About 203,000 Filipinos live in Hong Kong, forming the largest non-Chinese ethnic group in the city, according to a 2021 census. About 190,000 are domestic workers. In the past two years, as Hong Kong has doubled down on Covid restrictions, the domestic workers have been singled out for mass testing and have been slapped with fines for violating social distancing rules that often exceed their entire monthly salary.
For Filipinos who find work as actors in the city, the roles are often limited to clumsy maids, gangsters or bit players in ads for cleaning products.
“I’ve always felt that our ethnicity and skin color is used as props to add creative value on set,” said Ray Yumul, a 29-year-old Filipino actor and headhunter. “It’s something that needs to stop and change.”
Mr. Yumul said he once responded to calls seeking a Filipino actor in a commercial, only to learn that he would be playing a germ.
Ricky Chu, who leads Hong Kong’s anti-discrimination watchdog, the Equal Opportunities Commission, said brownface cannot be the sole measure in determining discriminatory behavior. The watchdog would also have to consider whether the makeup is “very exaggerated” with accompanying “speech and gestures,” he said in an interview.
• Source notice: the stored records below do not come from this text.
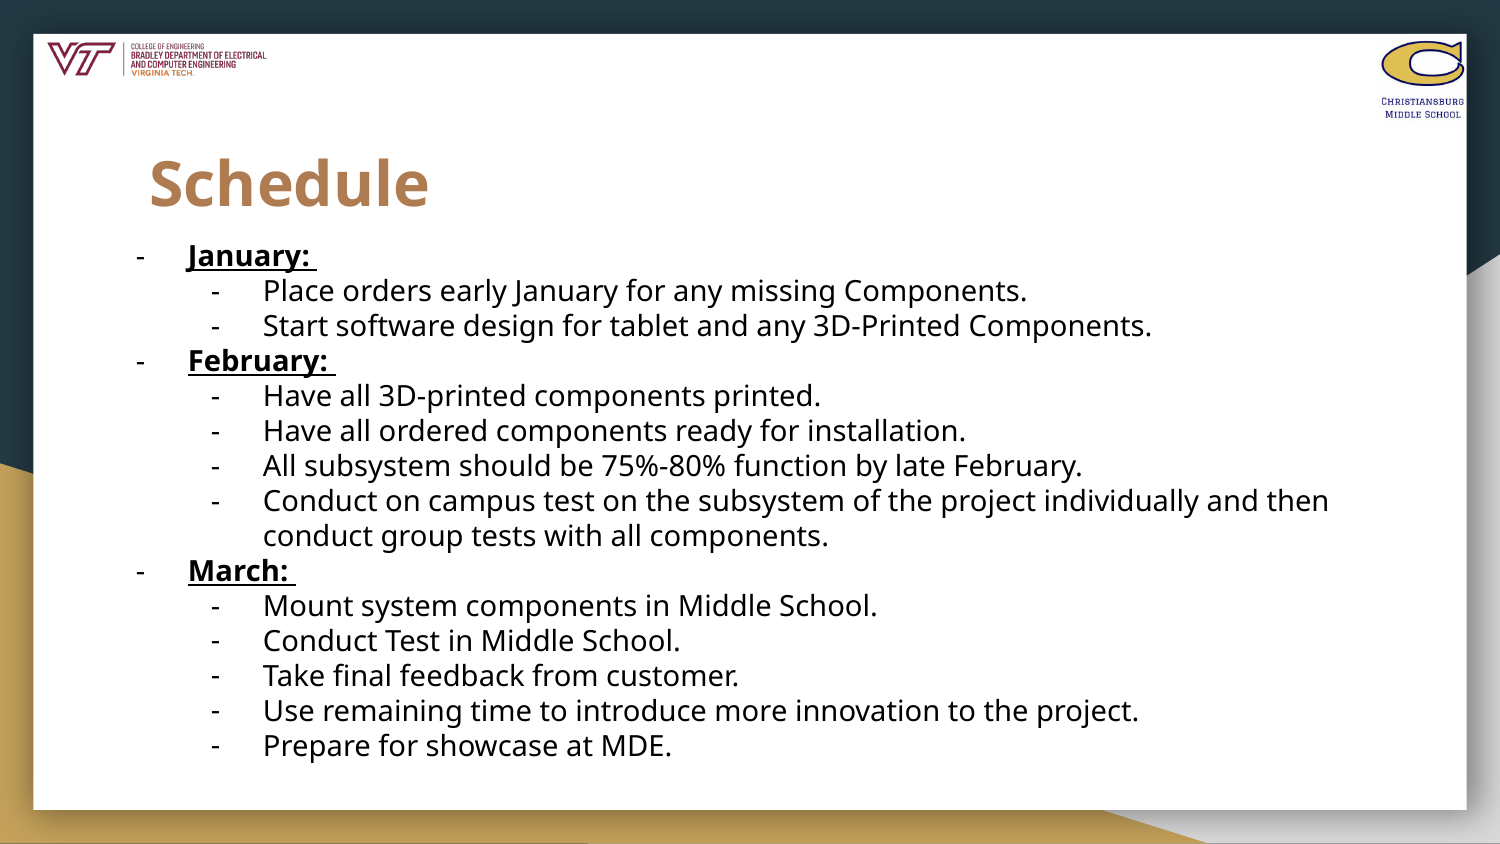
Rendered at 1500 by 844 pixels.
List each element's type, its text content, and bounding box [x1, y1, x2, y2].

picture [1379, 36, 1466, 123]
title Schedule [134, 129, 1366, 222]
text_box January: Place orders early January for any missing Components. Start software design for tablet and any 3D-Printed Components. February: Have all 3D-printed components printed. Have all ordered components ready for installation. All subsystem should be 75%-80% function by late February. Conduct on campus test on the subsystem of the project individually and then conduct group tests with all components. March: Mount system components in Middle School. Conduct Test in Middle School. Take final feedback from customer. Use remaining time to introduce more innovation to the project. Prepare for showcase at MDE. [97, 222, 1428, 777]
picture [40, 36, 273, 82]
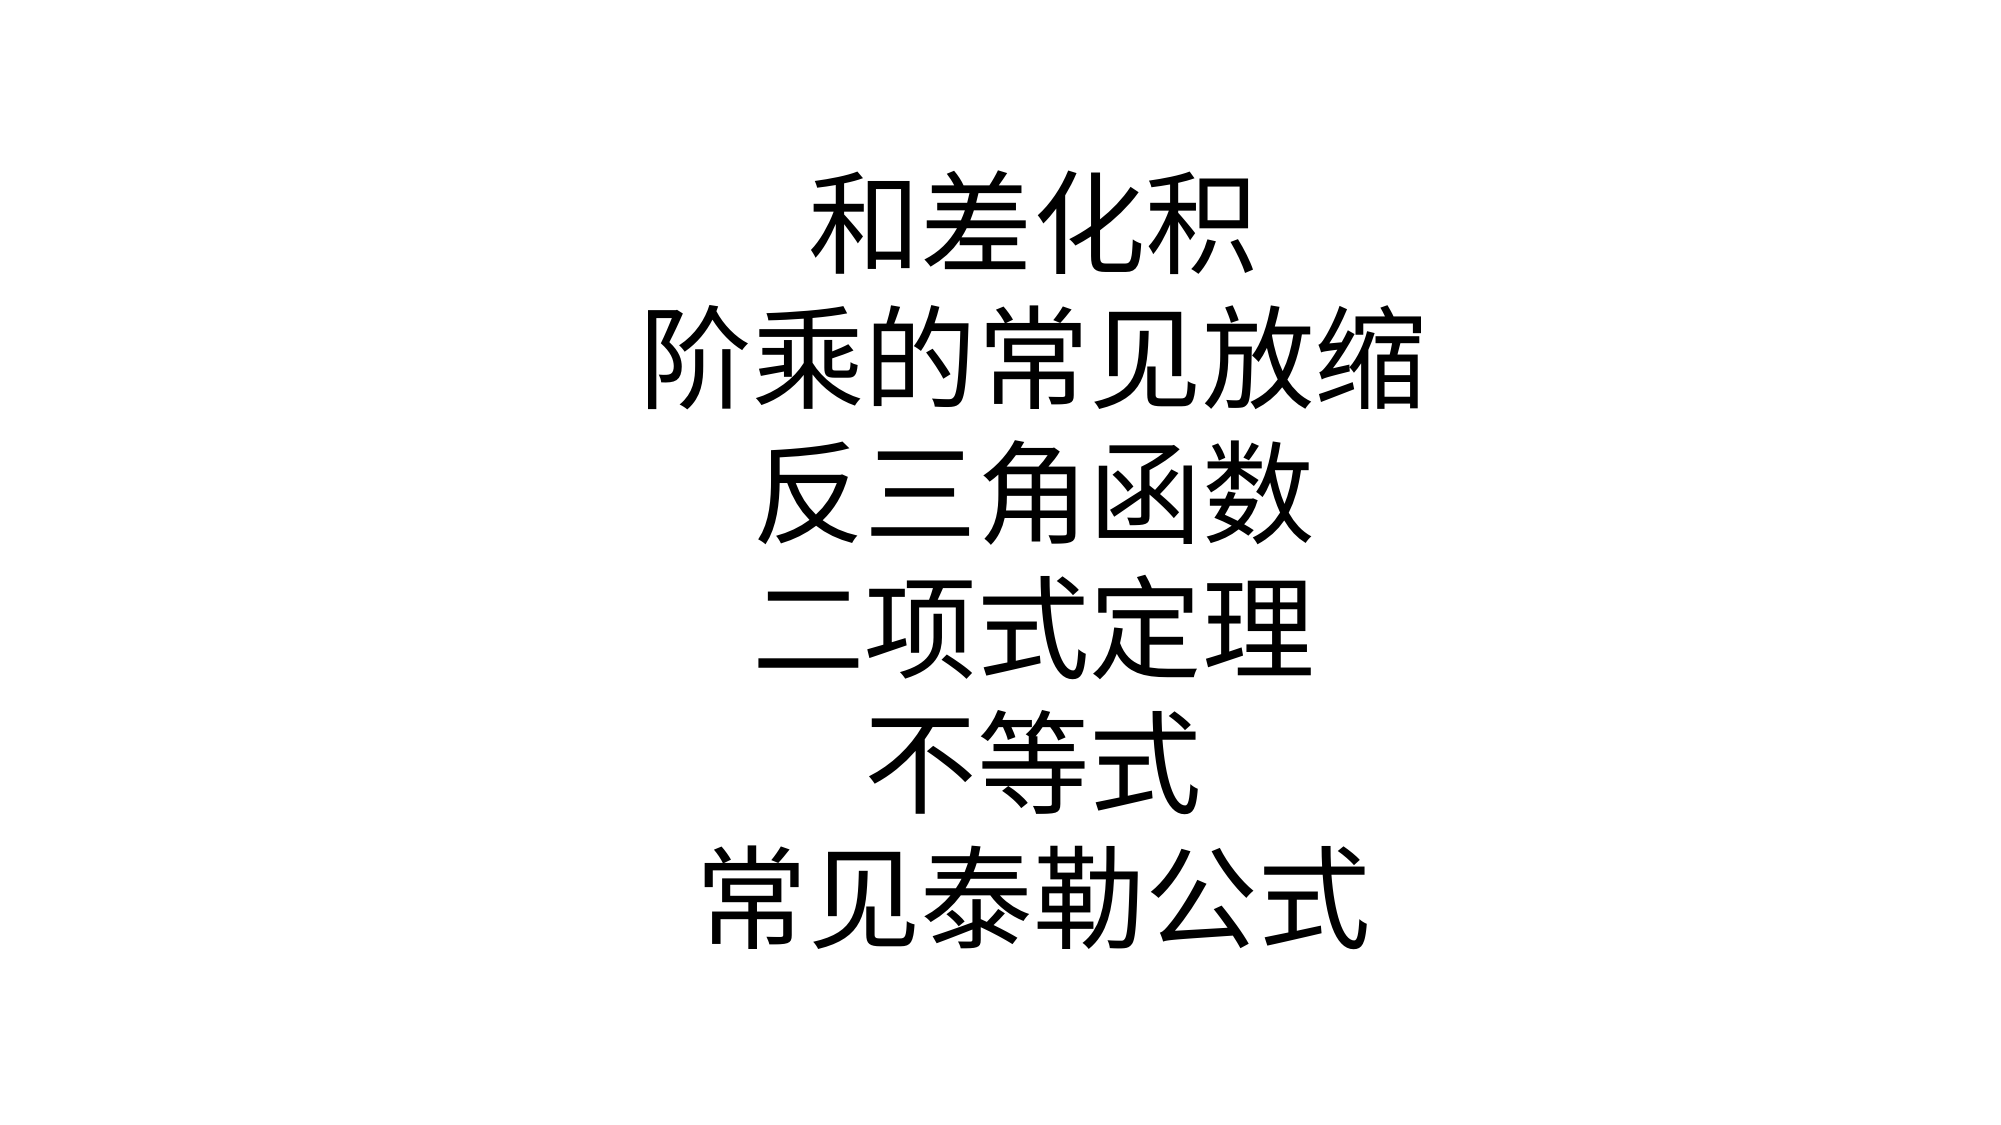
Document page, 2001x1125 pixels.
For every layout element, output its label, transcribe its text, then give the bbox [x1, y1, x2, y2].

text_box 和差化积 阶乘的常见放缩 反三角函数 二项式定理 不等式 常见泰勒公式 [576, 145, 1491, 971]
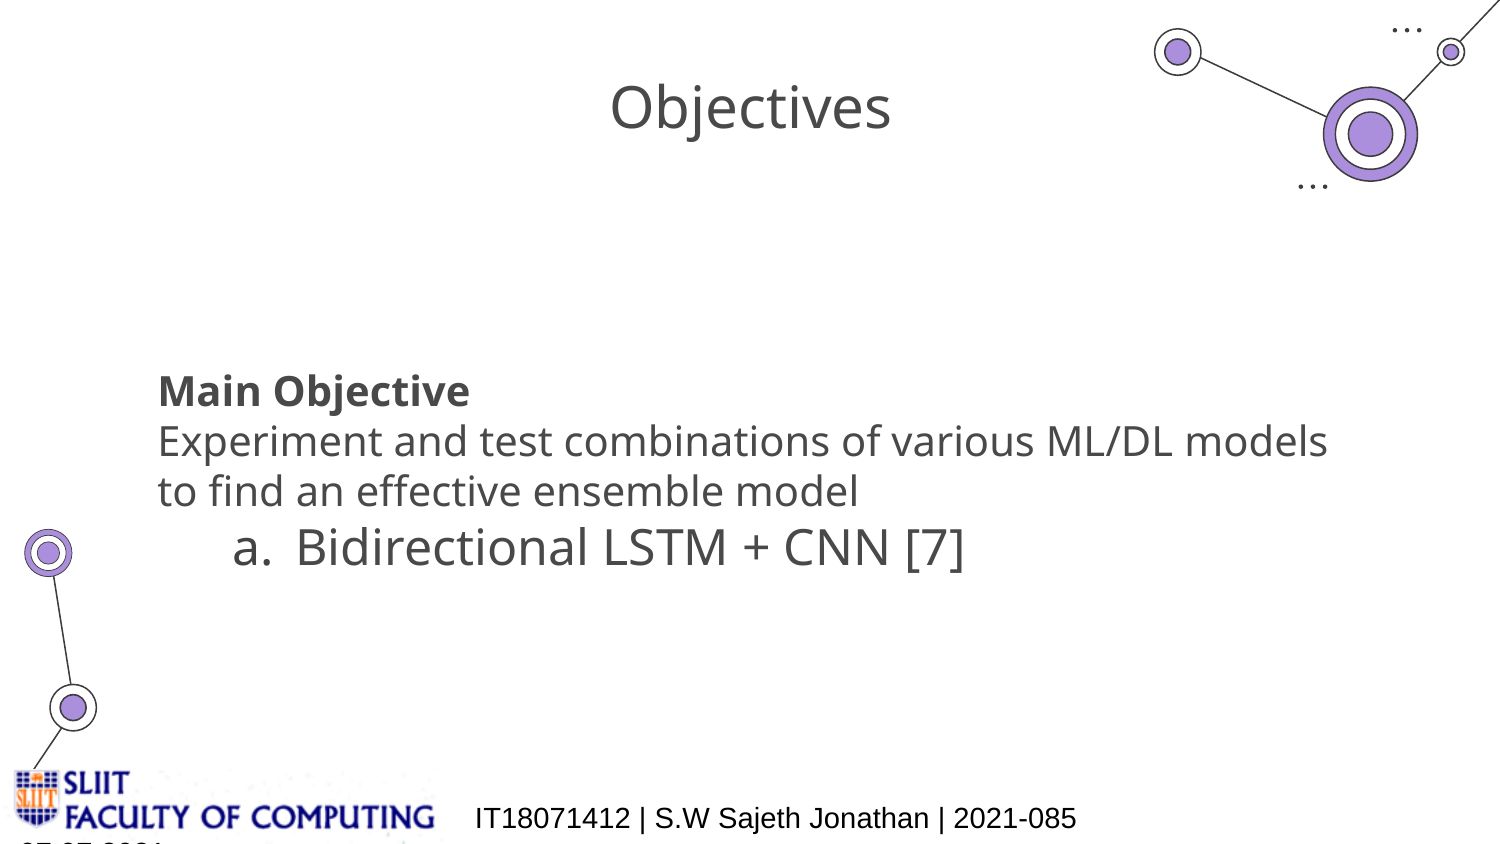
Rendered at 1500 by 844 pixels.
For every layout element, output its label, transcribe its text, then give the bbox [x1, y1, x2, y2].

list Main Objective Experiment and test combinations of various ML/DL models to find an effective ensemble model Bidirectional LSTM + CNN [7] [117, 172, 1382, 767]
title Objectives [415, 55, 1086, 150]
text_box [0, 768, 1500, 844]
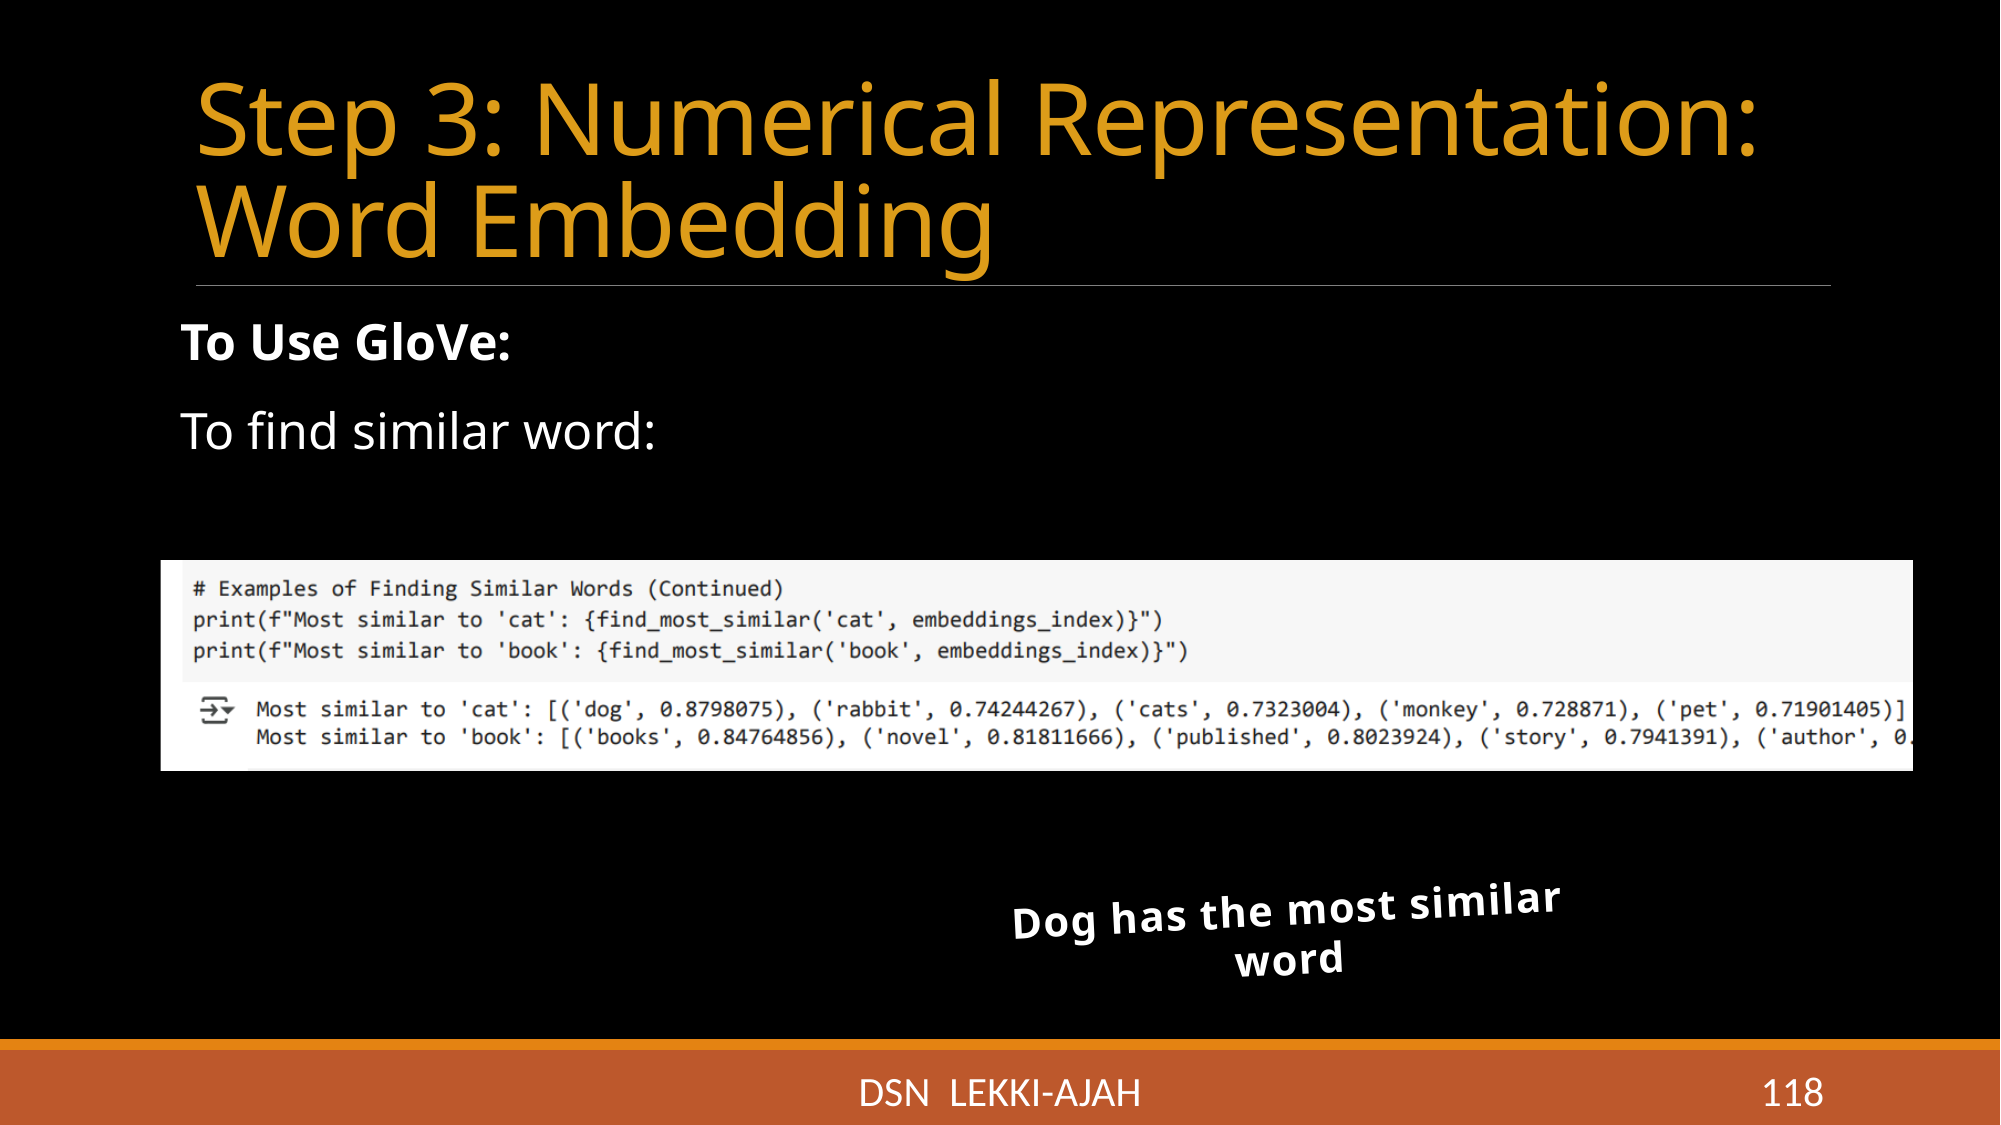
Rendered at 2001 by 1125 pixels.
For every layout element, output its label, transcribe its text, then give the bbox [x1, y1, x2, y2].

text_box [277, 919, 933, 1054]
list To Use GloVe: To find similar word: [180, 302, 1891, 558]
footer DSN LEKKI-AJAH [604, 1059, 1396, 1120]
text_box Dog has the most similar word [980, 860, 1596, 1007]
title Step 3: Numerical Representation: Word Embedding [180, 47, 1830, 285]
slide_number 118 [1624, 1059, 1840, 1120]
picture [160, 560, 1914, 772]
list To Use GloVe: To find similar word: [180, 781, 1891, 1054]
As for whether Ms. Wong’s affected accent in the behind-the-scenes footage constitutes offensive behavior, he said a formal complaint would have to be filed before the commission could judge. (The commission, citing confidentiality, declined to say whether it had received complaints.)
Mr. Chu did say that as a viewer of the TVB show, he was more concerned by dialogue that used phrases like “all you domestic helpers” that reinforced “negative stereotypes.”
TVB, a 55-year-old broadcaster known for variety shows and serial dramas, has faced boycotts from pro-democracy protesters who accuse it of a pro-China bias. It has also drawn complaints for using racial epithets in a historical drama.
The latest controversy intensified after the two episodes in which Ms. Wong appeared in brownface. The broadcaster has since removed those episodes from its streaming site, saying it would review their content.
Ms. Wong, who did not respond to a request for comment, apologized on social media last week, saying that she had learned that trying to “analyze, interpret and act” was only part of the job.
Many of her supporters responded that she had nothing to be sorry for.